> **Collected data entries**
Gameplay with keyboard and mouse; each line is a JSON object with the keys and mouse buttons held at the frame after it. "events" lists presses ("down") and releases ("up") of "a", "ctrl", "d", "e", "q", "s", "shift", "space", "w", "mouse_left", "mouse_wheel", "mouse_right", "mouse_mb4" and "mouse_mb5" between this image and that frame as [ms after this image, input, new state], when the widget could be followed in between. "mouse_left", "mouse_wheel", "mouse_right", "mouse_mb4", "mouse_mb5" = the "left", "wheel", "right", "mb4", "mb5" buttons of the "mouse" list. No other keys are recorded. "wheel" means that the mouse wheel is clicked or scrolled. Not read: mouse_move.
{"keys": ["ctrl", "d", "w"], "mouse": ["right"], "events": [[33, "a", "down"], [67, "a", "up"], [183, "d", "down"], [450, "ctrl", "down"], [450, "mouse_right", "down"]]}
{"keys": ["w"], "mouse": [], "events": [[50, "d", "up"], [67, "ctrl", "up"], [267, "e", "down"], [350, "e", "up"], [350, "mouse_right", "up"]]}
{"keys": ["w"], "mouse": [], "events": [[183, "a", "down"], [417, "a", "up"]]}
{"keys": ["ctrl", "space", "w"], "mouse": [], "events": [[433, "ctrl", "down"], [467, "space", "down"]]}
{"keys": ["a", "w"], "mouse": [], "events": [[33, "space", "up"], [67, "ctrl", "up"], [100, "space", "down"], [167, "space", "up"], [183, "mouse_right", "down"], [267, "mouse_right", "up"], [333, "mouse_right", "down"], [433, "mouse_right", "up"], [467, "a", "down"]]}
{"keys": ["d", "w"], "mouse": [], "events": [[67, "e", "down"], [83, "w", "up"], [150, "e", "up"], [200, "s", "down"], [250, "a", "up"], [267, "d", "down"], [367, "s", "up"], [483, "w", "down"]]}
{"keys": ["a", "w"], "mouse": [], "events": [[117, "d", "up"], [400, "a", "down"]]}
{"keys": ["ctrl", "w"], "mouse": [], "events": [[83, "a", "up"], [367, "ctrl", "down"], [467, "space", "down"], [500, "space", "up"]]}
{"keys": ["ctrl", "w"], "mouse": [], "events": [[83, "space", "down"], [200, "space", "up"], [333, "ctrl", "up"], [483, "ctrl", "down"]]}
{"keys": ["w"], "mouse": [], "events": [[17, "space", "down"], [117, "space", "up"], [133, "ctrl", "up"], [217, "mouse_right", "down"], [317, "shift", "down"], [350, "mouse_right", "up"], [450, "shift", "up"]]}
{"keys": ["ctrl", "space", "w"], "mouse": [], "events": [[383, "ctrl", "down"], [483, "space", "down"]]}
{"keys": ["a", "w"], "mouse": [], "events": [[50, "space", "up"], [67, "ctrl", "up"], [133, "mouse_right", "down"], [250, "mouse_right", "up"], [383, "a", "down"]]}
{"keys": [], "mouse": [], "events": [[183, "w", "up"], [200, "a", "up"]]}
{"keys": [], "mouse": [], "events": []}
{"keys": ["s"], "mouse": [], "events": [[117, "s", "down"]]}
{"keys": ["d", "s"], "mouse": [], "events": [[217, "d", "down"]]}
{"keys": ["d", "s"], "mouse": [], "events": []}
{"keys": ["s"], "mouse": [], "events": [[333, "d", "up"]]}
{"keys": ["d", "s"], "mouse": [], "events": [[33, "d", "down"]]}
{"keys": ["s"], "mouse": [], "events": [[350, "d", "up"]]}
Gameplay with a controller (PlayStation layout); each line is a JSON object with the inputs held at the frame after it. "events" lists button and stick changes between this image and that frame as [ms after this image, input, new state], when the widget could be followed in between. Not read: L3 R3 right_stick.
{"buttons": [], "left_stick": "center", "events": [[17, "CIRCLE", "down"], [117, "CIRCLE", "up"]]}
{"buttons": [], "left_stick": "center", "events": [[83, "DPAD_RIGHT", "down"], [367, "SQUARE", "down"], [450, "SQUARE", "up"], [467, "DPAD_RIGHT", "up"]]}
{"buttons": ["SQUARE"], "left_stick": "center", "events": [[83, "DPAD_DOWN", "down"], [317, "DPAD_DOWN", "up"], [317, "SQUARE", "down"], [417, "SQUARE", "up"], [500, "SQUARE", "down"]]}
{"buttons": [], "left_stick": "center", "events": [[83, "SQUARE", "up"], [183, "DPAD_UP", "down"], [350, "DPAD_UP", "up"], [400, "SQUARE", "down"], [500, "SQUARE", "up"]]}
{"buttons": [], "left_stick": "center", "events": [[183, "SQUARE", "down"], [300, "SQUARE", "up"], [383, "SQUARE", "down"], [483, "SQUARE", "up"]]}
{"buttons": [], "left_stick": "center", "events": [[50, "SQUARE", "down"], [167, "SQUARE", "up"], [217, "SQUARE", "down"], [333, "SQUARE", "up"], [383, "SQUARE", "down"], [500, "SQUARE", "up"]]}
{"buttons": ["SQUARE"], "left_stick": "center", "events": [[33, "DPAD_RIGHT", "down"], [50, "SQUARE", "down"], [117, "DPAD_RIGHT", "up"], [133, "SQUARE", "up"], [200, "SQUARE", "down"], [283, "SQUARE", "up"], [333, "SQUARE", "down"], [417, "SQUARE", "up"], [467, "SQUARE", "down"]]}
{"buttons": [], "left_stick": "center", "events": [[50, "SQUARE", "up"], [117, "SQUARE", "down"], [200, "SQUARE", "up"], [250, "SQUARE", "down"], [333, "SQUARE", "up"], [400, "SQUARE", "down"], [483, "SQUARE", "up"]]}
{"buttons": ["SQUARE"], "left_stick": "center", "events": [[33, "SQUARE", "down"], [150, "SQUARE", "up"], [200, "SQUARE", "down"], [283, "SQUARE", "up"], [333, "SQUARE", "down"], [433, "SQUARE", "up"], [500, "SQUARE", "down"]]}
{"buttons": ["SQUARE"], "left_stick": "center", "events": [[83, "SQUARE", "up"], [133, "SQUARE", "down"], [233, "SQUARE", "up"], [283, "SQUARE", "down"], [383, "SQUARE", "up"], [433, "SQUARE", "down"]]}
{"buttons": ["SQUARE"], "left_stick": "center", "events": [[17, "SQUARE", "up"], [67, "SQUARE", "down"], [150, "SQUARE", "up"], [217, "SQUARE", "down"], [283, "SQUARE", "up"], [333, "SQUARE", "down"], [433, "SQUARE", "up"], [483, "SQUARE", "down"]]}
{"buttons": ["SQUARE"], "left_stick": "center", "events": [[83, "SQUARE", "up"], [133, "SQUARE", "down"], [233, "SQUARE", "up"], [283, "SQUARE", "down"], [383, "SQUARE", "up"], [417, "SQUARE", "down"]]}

> **Description of the task**
This calls for an exact transcription of every entry above.

> **Answer box**
Gameplay with keyboard and mouse; each line is a JSON object with the keys and mouse buttons held at the frame after it. "events" lists presses ("down") and releases ("up") of "a", "ctrl", "d", "e", "q", "s", "shift", "space", "w", "mouse_left", "mouse_wheel", "mouse_right", "mouse_mb4" and "mouse_mb5" between this image and that frame as [ms after this image, input, new state], when the widget could be followed in between. "mouse_left", "mouse_wheel", "mouse_right", "mouse_mb4", "mouse_mb5" = the "left", "wheel", "right", "mb4", "mb5" buttons of the "mouse" list. No other keys are recorded. "wheel" means that the mouse wheel is clicked or scrolled. Not read: mouse_move.
{"keys": ["ctrl", "d", "w"], "mouse": ["right"], "events": [[33, "a", "down"], [67, "a", "up"], [183, "d", "down"], [450, "ctrl", "down"], [450, "mouse_right", "down"]]}
{"keys": ["w"], "mouse": [], "events": [[50, "d", "up"], [67, "ctrl", "up"], [267, "e", "down"], [350, "e", "up"], [350, "mouse_right", "up"]]}
{"keys": ["w"], "mouse": [], "events": [[183, "a", "down"], [417, "a", "up"]]}
{"keys": ["ctrl", "space", "w"], "mouse": [], "events": [[433, "ctrl", "down"], [467, "space", "down"]]}
{"keys": ["a", "w"], "mouse": [], "events": [[33, "space", "up"], [67, "ctrl", "up"], [100, "space", "down"], [167, "space", "up"], [183, "mouse_right", "down"], [267, "mouse_right", "up"], [333, "mouse_right", "down"], [433, "mouse_right", "up"], [467, "a", "down"]]}
{"keys": ["d", "w"], "mouse": [], "events": [[67, "e", "down"], [83, "w", "up"], [150, "e", "up"], [200, "s", "down"], [250, "a", "up"], [267, "d", "down"], [367, "s", "up"], [483, "w", "down"]]}
{"keys": ["a", "w"], "mouse": [], "events": [[117, "d", "up"], [400, "a", "down"]]}
{"keys": ["ctrl", "w"], "mouse": [], "events": [[83, "a", "up"], [367, "ctrl", "down"], [467, "space", "down"], [500, "space", "up"]]}
{"keys": ["ctrl", "w"], "mouse": [], "events": [[83, "space", "down"], [200, "space", "up"], [333, "ctrl", "up"], [483, "ctrl", "down"]]}
{"keys": ["w"], "mouse": [], "events": [[17, "space", "down"], [117, "space", "up"], [133, "ctrl", "up"], [217, "mouse_right", "down"], [317, "shift", "down"], [350, "mouse_right", "up"], [450, "shift", "up"]]}
{"keys": ["ctrl", "space", "w"], "mouse": [], "events": [[383, "ctrl", "down"], [483, "space", "down"]]}
{"keys": ["a", "w"], "mouse": [], "events": [[50, "space", "up"], [67, "ctrl", "up"], [133, "mouse_right", "down"], [250, "mouse_right", "up"], [383, "a", "down"]]}
{"keys": [], "mouse": [], "events": [[183, "w", "up"], [200, "a", "up"]]}
{"keys": [], "mouse": [], "events": []}
{"keys": ["s"], "mouse": [], "events": [[117, "s", "down"]]}
{"keys": ["d", "s"], "mouse": [], "events": [[217, "d", "down"]]}
{"keys": ["d", "s"], "mouse": [], "events": []}
{"keys": ["s"], "mouse": [], "events": [[333, "d", "up"]]}
{"keys": ["d", "s"], "mouse": [], "events": [[33, "d", "down"]]}
{"keys": ["s"], "mouse": [], "events": [[350, "d", "up"]]}
Gameplay with a controller (PlayStation layout); each line is a JSON object with the inputs held at the frame after it. "events" lists button and stick changes between this image and that frame as [ms after this image, input, new state], when the widget could be followed in between. Not read: L3 R3 right_stick.
{"buttons": [], "left_stick": "center", "events": [[17, "CIRCLE", "down"], [117, "CIRCLE", "up"]]}
{"buttons": [], "left_stick": "center", "events": [[83, "DPAD_RIGHT", "down"], [367, "SQUARE", "down"], [450, "SQUARE", "up"], [467, "DPAD_RIGHT", "up"]]}
{"buttons": ["SQUARE"], "left_stick": "center", "events": [[83, "DPAD_DOWN", "down"], [317, "DPAD_DOWN", "up"], [317, "SQUARE", "down"], [417, "SQUARE", "up"], [500, "SQUARE", "down"]]}
{"buttons": [], "left_stick": "center", "events": [[83, "SQUARE", "up"], [183, "DPAD_UP", "down"], [350, "DPAD_UP", "up"], [400, "SQUARE", "down"], [500, "SQUARE", "up"]]}
{"buttons": [], "left_stick": "center", "events": [[183, "SQUARE", "down"], [300, "SQUARE", "up"], [383, "SQUARE", "down"], [483, "SQUARE", "up"]]}
{"buttons": [], "left_stick": "center", "events": [[50, "SQUARE", "down"], [167, "SQUARE", "up"], [217, "SQUARE", "down"], [333, "SQUARE", "up"], [383, "SQUARE", "down"], [500, "SQUARE", "up"]]}
{"buttons": ["SQUARE"], "left_stick": "center", "events": [[33, "DPAD_RIGHT", "down"], [50, "SQUARE", "down"], [117, "DPAD_RIGHT", "up"], [133, "SQUARE", "up"], [200, "SQUARE", "down"], [283, "SQUARE", "up"], [333, "SQUARE", "down"], [417, "SQUARE", "up"], [467, "SQUARE", "down"]]}
{"buttons": [], "left_stick": "center", "events": [[50, "SQUARE", "up"], [117, "SQUARE", "down"], [200, "SQUARE", "up"], [250, "SQUARE", "down"], [333, "SQUARE", "up"], [400, "SQUARE", "down"], [483, "SQUARE", "up"]]}
{"buttons": ["SQUARE"], "left_stick": "center", "events": [[33, "SQUARE", "down"], [150, "SQUARE", "up"], [200, "SQUARE", "down"], [283, "SQUARE", "up"], [333, "SQUARE", "down"], [433, "SQUARE", "up"], [500, "SQUARE", "down"]]}
{"buttons": ["SQUARE"], "left_stick": "center", "events": [[83, "SQUARE", "up"], [133, "SQUARE", "down"], [233, "SQUARE", "up"], [283, "SQUARE", "down"], [383, "SQUARE", "up"], [433, "SQUARE", "down"]]}
{"buttons": ["SQUARE"], "left_stick": "center", "events": [[17, "SQUARE", "up"], [67, "SQUARE", "down"], [150, "SQUARE", "up"], [217, "SQUARE", "down"], [283, "SQUARE", "up"], [333, "SQUARE", "down"], [433, "SQUARE", "up"], [483, "SQUARE", "down"]]}
{"buttons": ["SQUARE"], "left_stick": "center", "events": [[83, "SQUARE", "up"], [133, "SQUARE", "down"], [233, "SQUARE", "up"], [283, "SQUARE", "down"], [383, "SQUARE", "up"], [417, "SQUARE", "down"]]}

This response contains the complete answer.